_TASK INSTRUCTIONS_
1. Set down the section of the biography of Atarah Ben-Tovim starting with "- Born: 1 October" and going on through "children's concert presenter.".
2. In the biography of Atarah Ben-Tovim, which orchestra did she leave in 1975 to found Atarah's Band?

- Born: 1 October 1940 Abergavenny, Wales
- Died: 20 October 2022 (aged 82)
- Formerly of: The Right Instrument for Your Child

= Atarah Ben-Tovim =

British flautist (1940–2022)

Atarah Ben-Tovim, MBE (1 October 1940 – 20 October 2022) was a British flautist and children's concert presenter.

== Biography ==
Ben-Tovim was born in Abergavenny, Wales, in a family with a Jewish background. Her father, Harry Ben-Tovim, was an Israeli doctor, and her mother, Gladys Rachel (née Carengold), was the daughter of a Jewish immigrant draper from Russia. She was the aunt of Sister Bliss. Her early years were spent in Ealing, London. Ben-Tovim played her first television concert live at the Royal Albert Hall, at the age of fourteen. She was principal flautist with the National Youth Orchestra, and then from 1963 to 1975 principal flautist with the Royal Liverpool Philharmonic Orchestra. She left the RLPO to found Atarah's Band in 1975, a group which sought to improve children's experiences with classical music.

Ben-Tovim guested on several British television and radio shows, including Pebble Mill at One on BBC TV, The John Dunn Show, Start the Week and Kaleidoscope.

In the late 1980s, BBC Radio Three made the programme Atarah's Music Box, all about children and music. Omnibus devoted a programme to her work, as did Blue Peter and Magpie. Her own television series, Atarah's Music, aimed at primary school children, aired on ITV in 1984, and the following year she presented five episodes of the long-running ITV Schools series Seeing and Doing, teaching children about basic musical theory and the differences between various instruments.

Together with her husband, Douglas Boyd, she published The Right Instrument for Your Child followed by You Can Make Music!. Both books concentrated on helping aspiring music students to choose the best instrument for their particular attributes.

Ben-Tovim and Boyd undertook research with thousands of students over a period of ten years in which they followed the successes and failures of these students and examined the relationship between their physical, emotional and intellectual attributes and the instruments which they chose.

_GIVEN DATA_

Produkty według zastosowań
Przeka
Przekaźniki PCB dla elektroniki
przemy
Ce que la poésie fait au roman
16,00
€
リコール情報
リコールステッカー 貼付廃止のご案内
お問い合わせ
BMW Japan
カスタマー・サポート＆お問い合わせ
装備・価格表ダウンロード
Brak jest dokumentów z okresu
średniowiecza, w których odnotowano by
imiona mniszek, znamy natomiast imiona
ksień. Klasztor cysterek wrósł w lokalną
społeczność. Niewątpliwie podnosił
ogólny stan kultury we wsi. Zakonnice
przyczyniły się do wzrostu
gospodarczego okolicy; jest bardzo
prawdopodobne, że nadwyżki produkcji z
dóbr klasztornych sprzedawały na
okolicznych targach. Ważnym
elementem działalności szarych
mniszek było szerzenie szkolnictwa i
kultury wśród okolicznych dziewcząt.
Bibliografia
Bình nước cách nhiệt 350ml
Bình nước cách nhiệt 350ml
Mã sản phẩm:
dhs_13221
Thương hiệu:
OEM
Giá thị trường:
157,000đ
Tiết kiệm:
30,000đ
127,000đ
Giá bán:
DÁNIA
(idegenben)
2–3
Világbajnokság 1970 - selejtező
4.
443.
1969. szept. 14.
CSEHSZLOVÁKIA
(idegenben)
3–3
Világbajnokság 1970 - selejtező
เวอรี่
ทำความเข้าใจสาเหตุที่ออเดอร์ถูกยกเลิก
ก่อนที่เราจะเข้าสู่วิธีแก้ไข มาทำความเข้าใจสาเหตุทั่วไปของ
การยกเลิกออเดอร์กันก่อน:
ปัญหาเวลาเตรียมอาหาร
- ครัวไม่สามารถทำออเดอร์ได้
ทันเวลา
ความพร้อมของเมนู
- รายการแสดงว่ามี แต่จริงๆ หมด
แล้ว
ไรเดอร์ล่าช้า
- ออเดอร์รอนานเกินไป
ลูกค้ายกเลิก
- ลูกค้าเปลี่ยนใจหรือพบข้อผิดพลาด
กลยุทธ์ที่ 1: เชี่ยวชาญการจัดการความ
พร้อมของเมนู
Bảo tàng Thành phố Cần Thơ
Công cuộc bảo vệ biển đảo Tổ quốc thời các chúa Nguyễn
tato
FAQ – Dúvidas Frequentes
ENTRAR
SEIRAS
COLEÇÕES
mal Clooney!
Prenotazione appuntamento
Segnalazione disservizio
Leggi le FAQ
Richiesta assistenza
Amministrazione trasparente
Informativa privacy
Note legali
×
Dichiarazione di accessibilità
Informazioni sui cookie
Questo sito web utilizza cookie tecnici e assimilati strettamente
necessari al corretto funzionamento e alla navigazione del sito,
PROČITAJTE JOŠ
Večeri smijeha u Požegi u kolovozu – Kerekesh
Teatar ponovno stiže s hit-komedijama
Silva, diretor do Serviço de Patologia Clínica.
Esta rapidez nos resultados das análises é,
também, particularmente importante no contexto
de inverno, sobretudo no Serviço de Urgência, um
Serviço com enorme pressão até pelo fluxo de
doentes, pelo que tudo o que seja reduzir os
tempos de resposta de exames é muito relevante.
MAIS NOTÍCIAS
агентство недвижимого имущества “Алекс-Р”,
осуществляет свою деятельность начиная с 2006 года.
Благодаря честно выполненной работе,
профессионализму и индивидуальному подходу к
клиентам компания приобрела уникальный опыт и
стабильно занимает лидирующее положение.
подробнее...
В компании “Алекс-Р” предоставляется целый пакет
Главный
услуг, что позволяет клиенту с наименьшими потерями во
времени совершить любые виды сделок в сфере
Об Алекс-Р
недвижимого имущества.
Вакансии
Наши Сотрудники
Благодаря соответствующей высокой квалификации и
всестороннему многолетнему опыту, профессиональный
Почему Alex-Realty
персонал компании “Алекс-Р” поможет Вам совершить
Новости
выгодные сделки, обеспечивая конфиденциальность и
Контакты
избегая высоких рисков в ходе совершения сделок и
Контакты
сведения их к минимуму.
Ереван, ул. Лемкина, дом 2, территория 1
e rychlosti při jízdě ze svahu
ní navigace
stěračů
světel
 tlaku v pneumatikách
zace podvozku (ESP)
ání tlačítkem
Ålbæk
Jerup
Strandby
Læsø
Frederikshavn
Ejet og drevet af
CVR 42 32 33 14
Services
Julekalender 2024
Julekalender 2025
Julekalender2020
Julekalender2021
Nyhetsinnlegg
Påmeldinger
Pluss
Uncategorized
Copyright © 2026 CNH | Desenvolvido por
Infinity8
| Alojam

_TASK RESPONSES_
1.
- Born: 1 October 1940 Abergavenny, Wales
- Died: 20 October 2022 (aged 82)
- Formerly of: The Right Instrument for Your Child

= Atarah Ben-Tovim =

British flautist (1940–2022)

Atarah Ben-Tovim, MBE (1 October 1940 – 20 October 2022) was a British flautist and children's concert presenter.

2. The Royal Liverpool Philharmonic Orchestra.